Why not put a test for the block in the function and then use different
UPDATE's depending on the result?

Pseudo code:

IF ip IN block THEN
UPDATE users u SET
visited = now(),
ip = '10.10.10.10'::inet,
lat = i.lat,
lng = i.lng
FROM geoip i
WHERE u.uid = 1;

ELSE

UPDATE users u SET
visited = now(),
ip = '20.20.20.20'::inet
FROM geoip i
WHERE u.uid = 2 ;

END IF;

Regards
Alex

--
Adrian Klaver
adrian.klaver@aklaver.com

#4Andrew Gierth
andrew@tao11.riddles.org.uk
In reply to: Alexander Farber (#1)
Re: How to always run UPDATE FROM despite missing records in the source table?

"Alexander" == Alexander Farber <alexander.farber@gmail.com> writes:

Alexander> However the following query does not work as intended and
Alexander> does not update any fields, because there is no matching
Alexander> block in the geoip table found:

Alexander> UPDATE users u SET
Alexander> visited = now(), -- HOW TO ALWAYS UPDATE THIS FIELD?
Alexander> ip = '20.20.20.20'::inet, -- HOW TO ALWAYS UPDATE THIS FIELD?

● Data for analysis
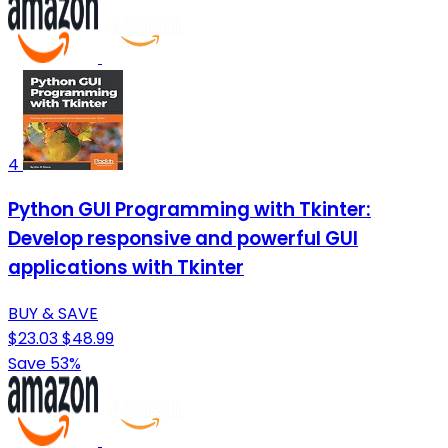
4
Python GUI Programming with Tkinter:
Develop responsive and powerful GUI
applications with Tkinter
BUY & SAVE
$23.03
$48.99
Save 53%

● Problems to solve
1. Copy out the passage of the UPDATE FROM thread that begins at the words "Alexander> UPDATE users" and ends after the words "ip = '20.20.20.20'::inet, -- HOW TO ALWAYS UPDATE THIS FIELD?".
2. Carry on the UPDATE FROM thread from the point at which it stops.

● Response list
1.
Alexander> UPDATE users u SET
Alexander> visited = now(), -- HOW TO ALWAYS UPDATE THIS FIELD?
Alexander> ip = '20.20.20.20'::inet, -- HOW TO ALWAYS UPDATE THIS FIELD?

2.
Alexander> lat = i.lat,
Alexander> lng = i.lng
Alexander> FROM geoip i
Alexander> WHERE u.uid = 2 AND '20.20.20.20'::inet <<= i.block;

Alexander> The field visited and ip however should be always updated -
Alexander> regardless if the block was found or not.

Alexander> Kind of LEFT JOIN, but for UPDATE - how to achieve this please?

It can be done like this (this assumes you want to preserve the previous
values of u.lat/u.lng if the block was not found; if you want to set
them to null instead, then remove the coalesce() calls):

UPDATE users u
SET visited = now(),
ip = v.ip,
lat = coalesce(i.lat, u.lat),
lng = coalesce(i.lng, u.lng)
FROM (VALUES ('20.20.20.20'::inet)) v(ip)
LEFT JOIN geoip i ON (v.ip <<= i.block)
WHERE u.uid = 2;

Alexander> But that would run the same subquery twice (correct?) and my
Alexander> geoip table is already slow with 3073410 records

Slow even with a gist or spgist index? what does the explain analyze
look like?

(You could also try using the ip4r module; I've not done any serious
benchmarking to see if it's faster than the built-in index types, though
it has some theoretical advantages due to not being restricted to CIDR
ranges. In pg versions before the built-in inet type got a gist index
method, ip4r was _the_ way to do ip block lookups for geoip etc.)

--
Andrew (irc:RhodiumToad)

#5Alexander Farber
alexander.farber@gmail.com
In reply to: Adrian Klaver (#3)
Re: How to always run UPDATE FROM despite missing records in the source table?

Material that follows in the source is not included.